A partir de las 13 millas te incorporas de pleno a la carrera y ahí empieza un poco el problema del recorrido. Son distancias largas y en curvas peraltadas, lo cual afecta mucho a las piernas, tobillos... Así transcurre unas 6 millas más, lo que es bastante tedioso, a pesar de que en cada milla hay un grupo de rock animando, pero la verdad es que llega un momento en que no sabes lo que tocan o lo que cantan.

Llegados a las 20 millas la cuestión mental es muy importante, hay que enfocarse en algo diferente a la carrera y confiar en tu entrenamiento, familia, objetivos, etc. Todo sirve para pasar ese tramo difícil donde uno piensa: "¿Por qué estoy aquí? ¿Qué demonios hago corriendo cuatro horas seguidas sin parar?".
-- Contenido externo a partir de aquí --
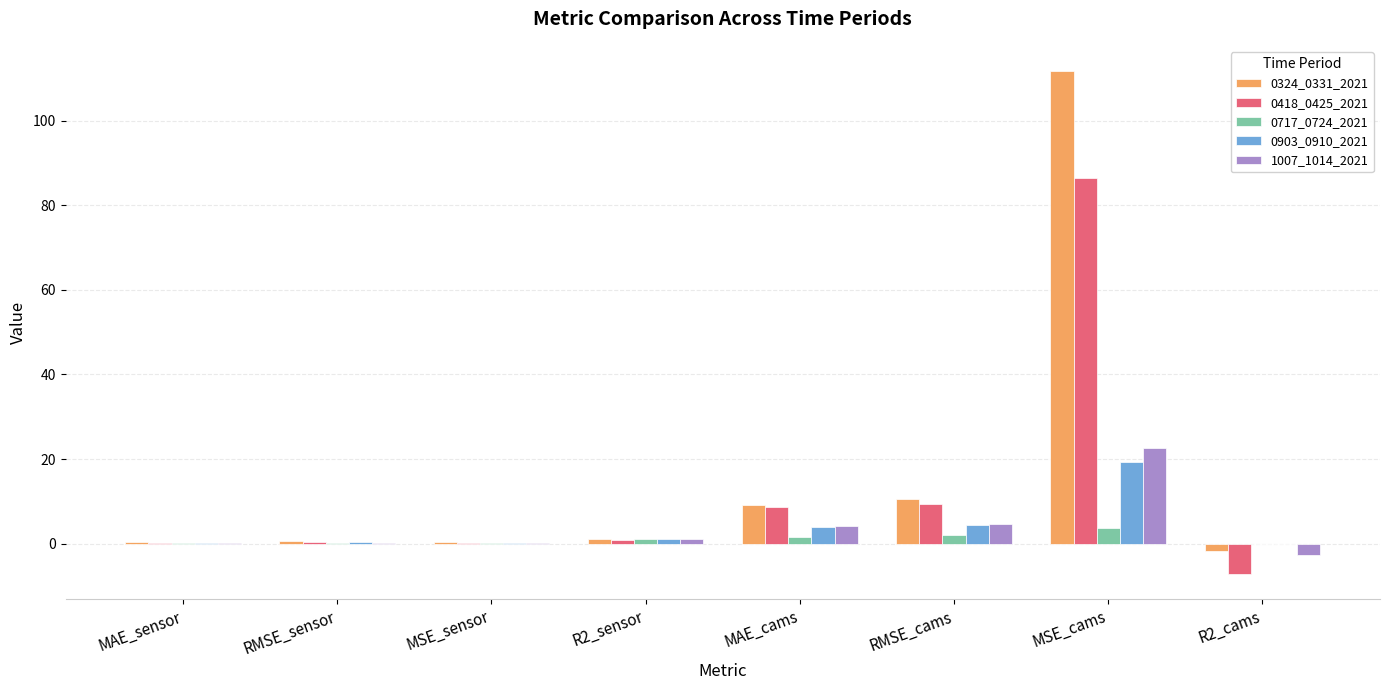

Which category has the highest value across all series?

MSE_cams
Pasé el medio maratón en 1:54:24, por debajo de lo planeado. A partir del kilómetro 35 comencé a sentir el cansancio en las piernas, quizás debido al trajín del viaje, quizás a que tenía que haber corrido la mitad un poco más lenta, o quizás porque se trata del maratón, ja, ja.

Los últimos 5 kilómetros no llegué a sentir "que no podía más" pero sí empezaba el dolor normal en muslos y pantorrillas. Seguí enfocado en mi paso y, sabiendo que iba a llegar tarde o temprano, me concentré en mantener un buen ritmo hasta llegar al Marine Corps donde es la llegada. Cerré con un tiempo de 3 horas y 57 minutos, muy bueno, creo yo, aunque que mi meta eran 3 horas y 52 minutos, pero me caí un poco al final; puede ser que mi estrategia de carrera haya fallado, o el clima que subió de temperatura y la humedad al 95%, pero para ser mi segundo maratón... ¡Estuvo increible!
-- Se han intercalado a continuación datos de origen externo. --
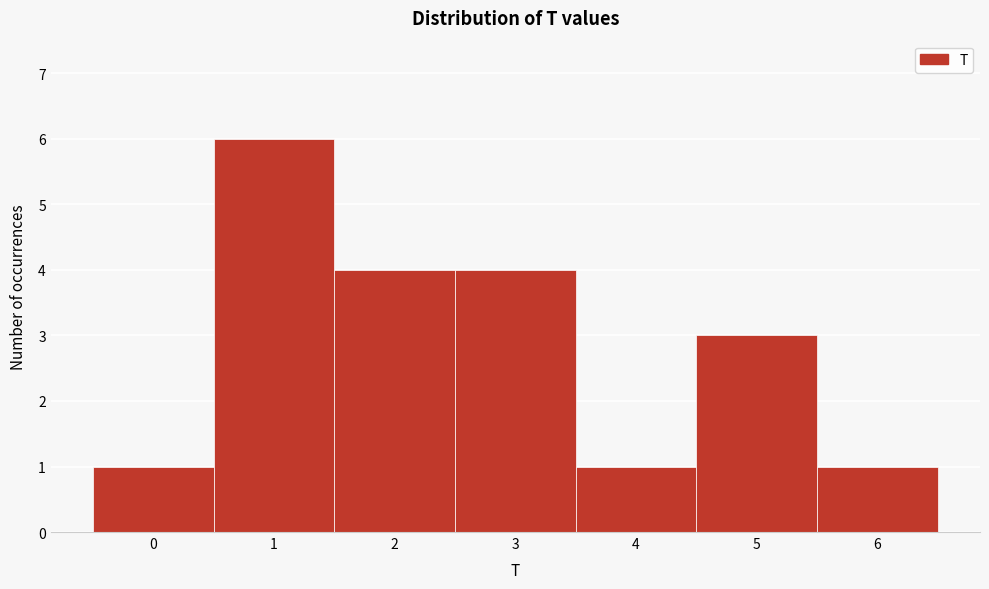

Reading left to right, list all the values displayed in this chart.

0=1	1=6	2=4	3=4	4=1	5=3	6=1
Lo mejor fue la expo un día antes y en la llegada todos los obsequios que te dan. La organización de los estadounidenses es tremenda. Al recorrido le pongo un 7 de calificación, pero fue una gran experiencia, pienso que cada kilómetro que pasas en el maratón vas dejando una parte de tu vida llena de recuerdos y esfuerzo, para empezar una nueva etapa en cada nuevo kilómetro que recorres y la meta es una objetivo de vida. Dificil de explicar, pero para mí es lo más gratificante y me convierte en una persona mas sensata, serena, objetiva cada día. Después del maratón cualquier meta es posible, sólo hay que prepararse para llegar.